The loss was not discovered until it came time to close the vault for the day, and we thus had nearly three hours' start of the police. A large reward was offered and numerous detectives engaged, but no one was ever arrested for this crime. I am just vain enough to think that the old cashier was probably very reluctant to believe his pretty widow had a share in the robbery, in spite of her mysterious disappearance on the very day it occurred.

Our plunder amounted to $150,000, of which $20,000 was cash and the rest good negotiable bonds. The money was divided and I undertook the marketing of the securities, which were finally disposed of through various channels for $78,000, or about 60 per cent. of their value.

Those squeaky door hinges cost Meaney, Bigelow, and myself about $6,000 apiece, for through the addition of Taylor to our party we had to divide the spoils among four persons instead of three. After paying my expenses, my share of these ill-gotten gains amounted to about $20,000. This I thought ample to provide for the wants of my children until I could establish myself in some honorable business, and I returned to Detroit fully determined never again to risk, as I had, a long prison term.

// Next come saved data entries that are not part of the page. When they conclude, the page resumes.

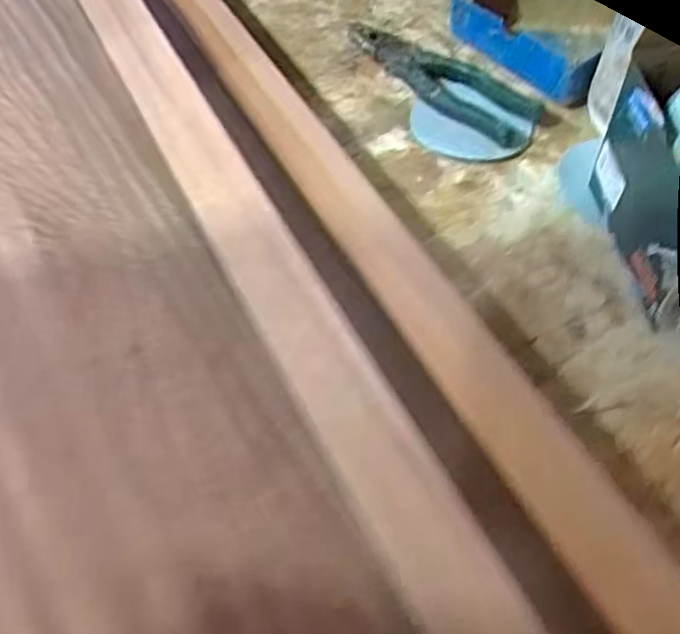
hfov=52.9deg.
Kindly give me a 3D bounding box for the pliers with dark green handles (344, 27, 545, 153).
[{"bbox_3d":[0.075,-0.207,0.593,0.202,0.021,0.063,35,64,22],"label":"pliers with dark green handles"}]

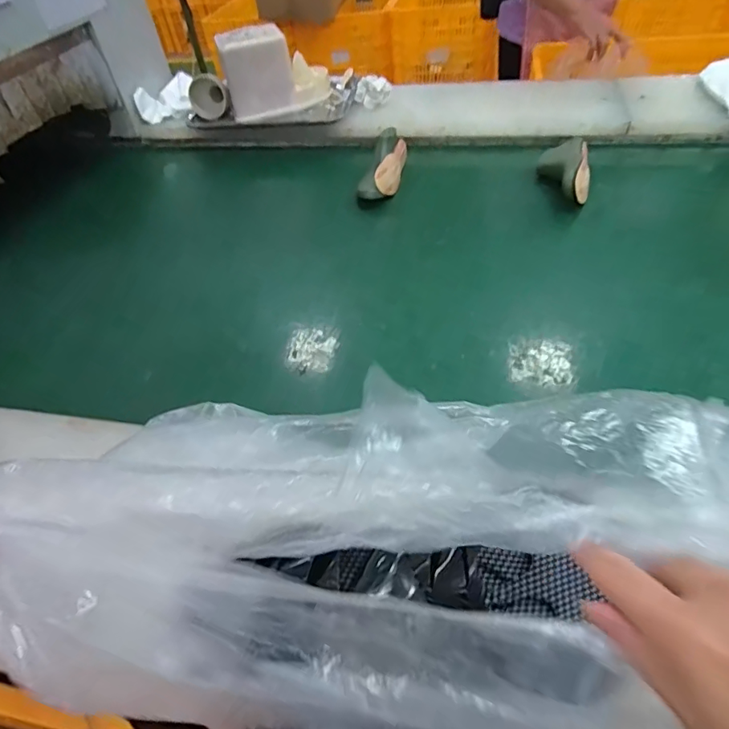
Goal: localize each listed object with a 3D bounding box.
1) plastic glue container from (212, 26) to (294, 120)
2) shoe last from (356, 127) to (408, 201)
[{"bbox_3d":[-0.237,-0.644,1.089,0.145,0.160,0.100,-16,46,-8],"label":"plastic glue container"},{"bbox_3d":[0.036,-0.395,0.965,0.074,0.085,0.187,5,47,12],"label":"shoe last"}]

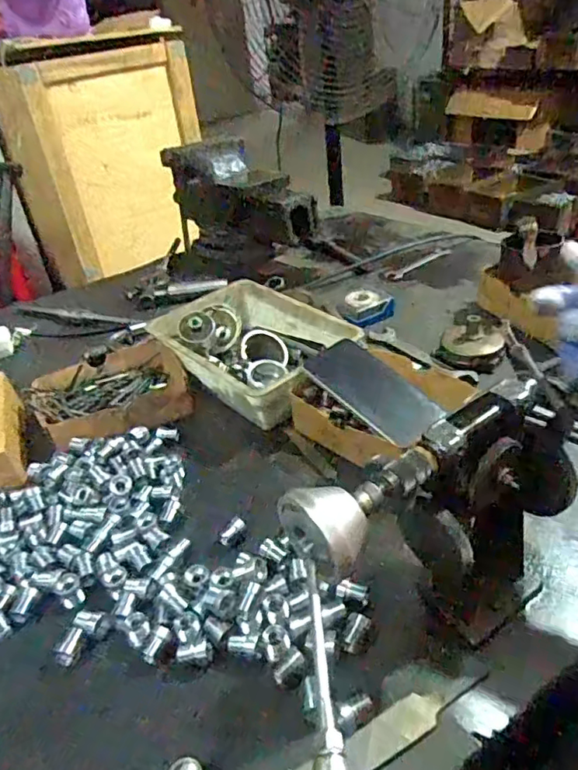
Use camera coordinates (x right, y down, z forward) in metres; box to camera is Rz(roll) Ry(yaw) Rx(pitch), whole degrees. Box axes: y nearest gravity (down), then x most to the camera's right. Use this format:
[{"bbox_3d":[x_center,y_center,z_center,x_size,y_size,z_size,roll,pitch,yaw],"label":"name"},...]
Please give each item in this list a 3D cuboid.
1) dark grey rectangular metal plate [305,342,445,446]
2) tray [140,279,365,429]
[{"bbox_3d":[0.091,0.005,0.631,0.159,0.062,0.016,39,13,24],"label":"dark grey rectangular metal plate"},{"bbox_3d":[-0.047,-0.049,0.730,0.252,0.069,0.177,25,47,37],"label":"tray"}]

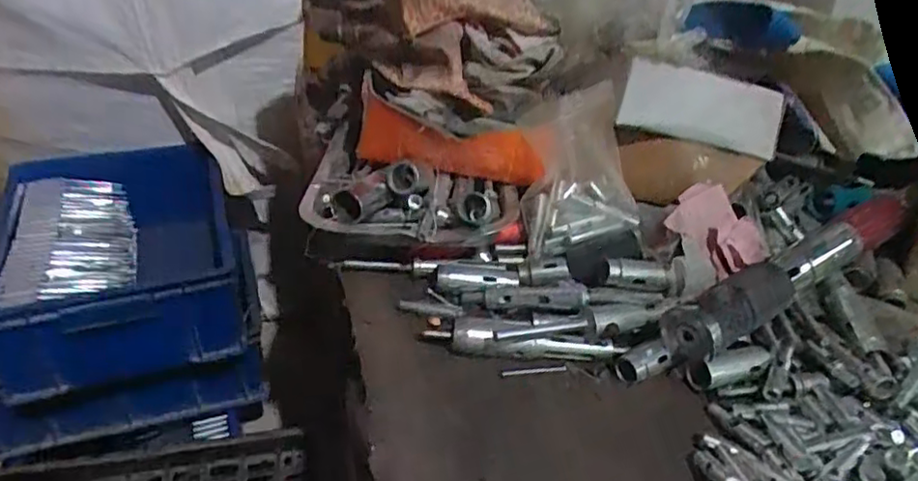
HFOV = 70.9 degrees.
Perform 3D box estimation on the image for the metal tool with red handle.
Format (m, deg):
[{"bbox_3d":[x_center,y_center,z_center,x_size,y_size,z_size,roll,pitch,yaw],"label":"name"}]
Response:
[{"bbox_3d":[0.261,0.028,0.508,0.325,0.042,0.047,-17,38,-29],"label":"metal tool with red handle"}]

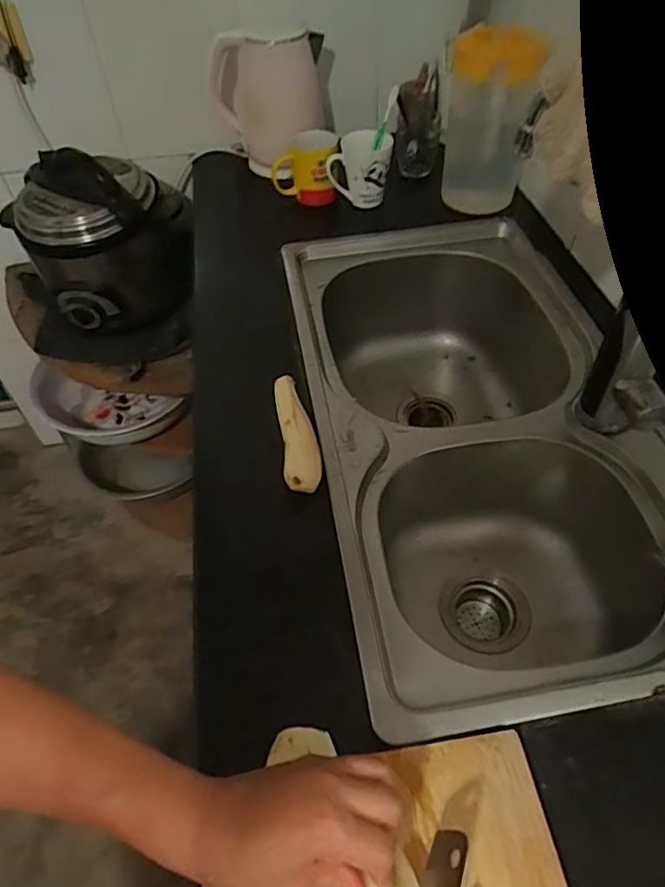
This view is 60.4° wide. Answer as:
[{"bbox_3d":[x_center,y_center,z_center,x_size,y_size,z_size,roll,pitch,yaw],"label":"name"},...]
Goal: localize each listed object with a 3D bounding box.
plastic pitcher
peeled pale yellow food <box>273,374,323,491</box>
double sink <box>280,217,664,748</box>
[{"bbox_3d":[0.221,-0.457,0.820,0.111,0.252,0.145,7,51,9],"label":"plastic pitcher"},{"bbox_3d":[-0.038,-0.011,0.630,0.039,0.040,0.157,-8,51,-3],"label":"peeled pale yellow food"},{"bbox_3d":[0.179,0.015,0.726,0.381,0.262,0.665,-9,51,-4],"label":"double sink"}]

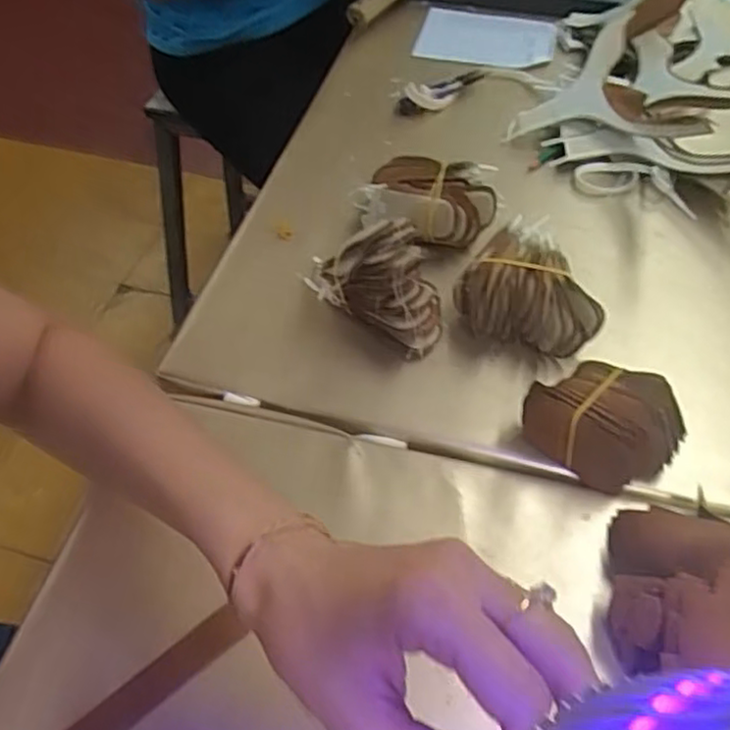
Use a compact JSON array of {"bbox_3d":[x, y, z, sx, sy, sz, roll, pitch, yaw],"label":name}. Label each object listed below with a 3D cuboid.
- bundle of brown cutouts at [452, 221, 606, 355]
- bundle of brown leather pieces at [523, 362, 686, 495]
[{"bbox_3d":[0.117,-0.052,0.492,0.098,0.047,0.089,12,53,8],"label":"bundle of brown cutouts"},{"bbox_3d":[0.143,0.036,0.421,0.057,0.055,0.085,-37,62,-27],"label":"bundle of brown leather pieces"}]

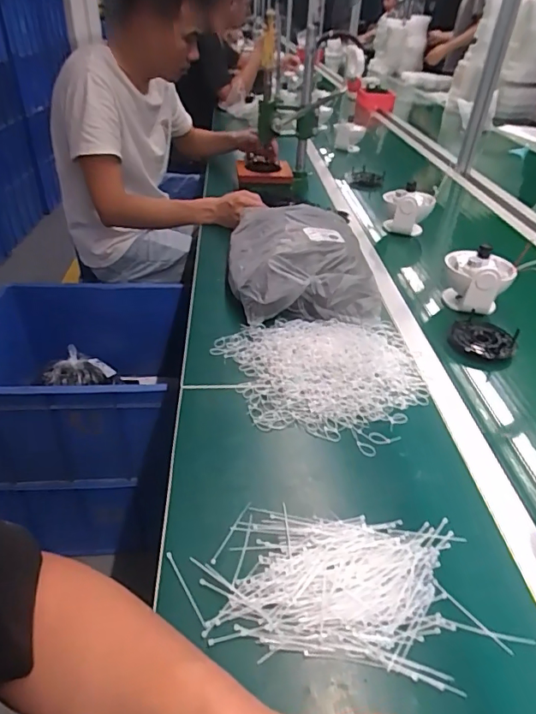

But my good resolutions were short lived. Two weeks later word came that my husband was in jail for complicity in an attempted bank robbery which had been nipped in the bud and urgently needed my assistance. It took several thousand dollars of the money for which I had paid so dear to secure his liberty, and the remainder soon melted away before the numerous needs of my little brood and my husband's unfortunate gambling propensities.

Here I was again just where I was before the robbery of that New Jersey bank. My money was gone, my old reputation still pursued me, nobody would trust me; "once a thief, always a thief," they said; nobody believed in my sincere desire to abandon my early career and lead an honest life.

I did not feel vindictive at the sneers at my protestations of a desire to earn an honest living—I could not blame anybody for doubting my sincerity. But my home and my little ones, dearer to me than life, what was to become of them? Was there no way to escape from my wretched career? If ever a woman and a mother realized that crime does not pay, I was made to learn that truth.

It is a long and difficult road—the narrow path that leads from crime to honest living. I have traveled it, thank heaven! but it was hard, it was slow—and many times I strayed from the path.

Some of my companions of the old days traveled that road with me. A few, a very few, succeeded as I did at last. Many gave it up, turned back. A thousand episodes of my career and of their misguided lives all illuminate the one great inevitable fact that crime does not pay!